5.17.2013

Hey, Zeus On Heroin


Let me tell you about this experience I had in a strange dream. It was a hot summer day in a suburb I’ve probably never visited in real life. I was at the top of a street, slanted downhill. It was midday. I found myself in a streetluge - which is nothing like luging in the winter. It’s a lot like skateboarding only…with your body laying flat on the board – going down this street so fast my eyes couldn’t see anything, the lines all blurring into undistinguishable shapes and masses. The fear of hitting something and my body launching far into the air was only eclipsed by the fear of suddenly stopping in a dead halt with none of the answers to my questions realized.

Why was I not skateboarding? Why was I not thinking of other things I could have been doing? What was so special about going down that hill like road on a board? The only suitable answer I could come up with apart from the retort that it was a dream and I can dream whatever my subconscious demands me to is that I was seeking some sort of subconscious mental assault, an idea that sounds pretty bogus anyway.

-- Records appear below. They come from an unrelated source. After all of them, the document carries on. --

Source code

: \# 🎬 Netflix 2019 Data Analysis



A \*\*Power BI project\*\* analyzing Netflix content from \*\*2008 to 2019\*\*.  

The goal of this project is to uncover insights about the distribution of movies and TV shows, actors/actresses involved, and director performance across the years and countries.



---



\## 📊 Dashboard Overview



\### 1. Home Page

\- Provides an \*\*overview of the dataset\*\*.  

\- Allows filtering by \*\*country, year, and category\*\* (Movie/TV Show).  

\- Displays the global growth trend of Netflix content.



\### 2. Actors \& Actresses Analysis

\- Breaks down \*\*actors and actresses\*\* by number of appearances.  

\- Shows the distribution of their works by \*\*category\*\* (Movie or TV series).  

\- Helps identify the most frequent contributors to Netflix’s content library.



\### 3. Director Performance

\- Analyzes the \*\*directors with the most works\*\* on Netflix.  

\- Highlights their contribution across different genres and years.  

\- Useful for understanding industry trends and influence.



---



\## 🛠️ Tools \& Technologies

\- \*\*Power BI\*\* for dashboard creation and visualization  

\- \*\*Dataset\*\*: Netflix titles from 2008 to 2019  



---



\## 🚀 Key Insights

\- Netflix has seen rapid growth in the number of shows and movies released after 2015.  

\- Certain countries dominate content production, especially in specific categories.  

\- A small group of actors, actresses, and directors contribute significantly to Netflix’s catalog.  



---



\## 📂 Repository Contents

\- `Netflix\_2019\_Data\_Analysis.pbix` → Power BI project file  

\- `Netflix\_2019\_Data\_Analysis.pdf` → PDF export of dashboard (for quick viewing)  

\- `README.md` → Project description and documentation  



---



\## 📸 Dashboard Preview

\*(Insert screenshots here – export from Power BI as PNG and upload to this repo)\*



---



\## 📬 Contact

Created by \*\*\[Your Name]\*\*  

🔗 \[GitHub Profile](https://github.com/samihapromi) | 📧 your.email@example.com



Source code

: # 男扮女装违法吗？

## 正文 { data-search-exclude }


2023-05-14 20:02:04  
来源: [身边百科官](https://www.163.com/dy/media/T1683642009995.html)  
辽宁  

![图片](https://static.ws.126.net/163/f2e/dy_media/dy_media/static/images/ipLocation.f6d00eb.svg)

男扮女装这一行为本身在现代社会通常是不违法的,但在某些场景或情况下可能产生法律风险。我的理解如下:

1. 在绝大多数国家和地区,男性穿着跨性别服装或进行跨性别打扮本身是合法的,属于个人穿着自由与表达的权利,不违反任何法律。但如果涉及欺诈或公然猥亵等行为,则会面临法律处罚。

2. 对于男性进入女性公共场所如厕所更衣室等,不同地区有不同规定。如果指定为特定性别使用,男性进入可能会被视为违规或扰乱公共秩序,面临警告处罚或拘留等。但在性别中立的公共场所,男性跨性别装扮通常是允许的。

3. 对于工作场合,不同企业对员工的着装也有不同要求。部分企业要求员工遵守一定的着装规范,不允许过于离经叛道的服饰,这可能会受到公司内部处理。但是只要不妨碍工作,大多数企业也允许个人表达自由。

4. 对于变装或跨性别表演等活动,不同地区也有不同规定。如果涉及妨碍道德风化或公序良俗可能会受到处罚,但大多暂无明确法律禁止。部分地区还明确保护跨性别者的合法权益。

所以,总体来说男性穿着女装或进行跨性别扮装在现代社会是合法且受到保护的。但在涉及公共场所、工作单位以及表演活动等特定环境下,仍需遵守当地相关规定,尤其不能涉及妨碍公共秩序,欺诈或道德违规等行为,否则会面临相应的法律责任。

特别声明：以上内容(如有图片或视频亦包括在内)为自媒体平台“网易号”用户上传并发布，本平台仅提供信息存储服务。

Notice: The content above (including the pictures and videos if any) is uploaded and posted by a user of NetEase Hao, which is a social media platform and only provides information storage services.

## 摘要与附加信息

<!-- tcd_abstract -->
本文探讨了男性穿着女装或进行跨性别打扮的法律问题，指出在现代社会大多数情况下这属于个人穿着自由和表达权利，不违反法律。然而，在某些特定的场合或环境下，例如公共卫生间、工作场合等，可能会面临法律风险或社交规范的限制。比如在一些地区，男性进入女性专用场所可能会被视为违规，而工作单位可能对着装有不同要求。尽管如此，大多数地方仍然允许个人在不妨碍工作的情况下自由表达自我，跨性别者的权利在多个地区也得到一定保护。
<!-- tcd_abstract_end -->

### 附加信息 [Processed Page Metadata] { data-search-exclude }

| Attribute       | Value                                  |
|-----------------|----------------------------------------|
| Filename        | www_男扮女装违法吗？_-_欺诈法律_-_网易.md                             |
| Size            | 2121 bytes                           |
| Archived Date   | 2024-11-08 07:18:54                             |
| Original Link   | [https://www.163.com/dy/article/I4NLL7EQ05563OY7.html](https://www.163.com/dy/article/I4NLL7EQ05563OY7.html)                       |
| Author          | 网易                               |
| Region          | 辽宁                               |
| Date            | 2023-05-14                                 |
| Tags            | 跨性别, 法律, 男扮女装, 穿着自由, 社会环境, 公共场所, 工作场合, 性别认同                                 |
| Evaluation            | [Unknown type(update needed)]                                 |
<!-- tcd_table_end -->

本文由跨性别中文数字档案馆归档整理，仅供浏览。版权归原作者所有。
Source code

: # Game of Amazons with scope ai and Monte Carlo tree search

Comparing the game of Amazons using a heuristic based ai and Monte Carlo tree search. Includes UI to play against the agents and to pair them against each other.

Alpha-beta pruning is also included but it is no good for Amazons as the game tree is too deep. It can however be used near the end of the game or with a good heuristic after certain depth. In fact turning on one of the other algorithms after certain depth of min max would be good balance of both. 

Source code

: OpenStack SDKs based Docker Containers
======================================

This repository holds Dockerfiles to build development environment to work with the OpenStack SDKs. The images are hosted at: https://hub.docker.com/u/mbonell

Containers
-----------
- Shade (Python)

Yet, listening to Zero Cool’s most recent album “Hey, Zeus on Heroin” is the equivalent of strapping yourself in and careening down a street at speeds you’ll do best to avoid reaching in any other situation, unless you’re a speed junkie in which case is a totally cool decision. Once the tense apocalyptic introduction to “Square Pusher” ends, the album rushes at a breakneck pace, stopping for no one. It’s rooted in late 80s, early 90s skate/thrash punk with a lyrical focus on all the wrong things, samples of speeches from dudes like MLK or the guy on ‘We’re All Going to Hell’ proclaiming the rock and roll lifestyle to be strange don’t seem out of place in the Zero Cool universe.

Having the ability to play faster than everyone else is something a lot of punk bands strive for but what makes the songs on “Hey, Zeus…” interesting is the brevity and the amount of dynamics present. It helps that the album’s production avoids the thin, trebly production most punk rock albums seem to suffer from and beefs the guitars and drums, resulting in an album that never wavers from its mission statement in delivering a high quality sound barrage that both entertains and provokes.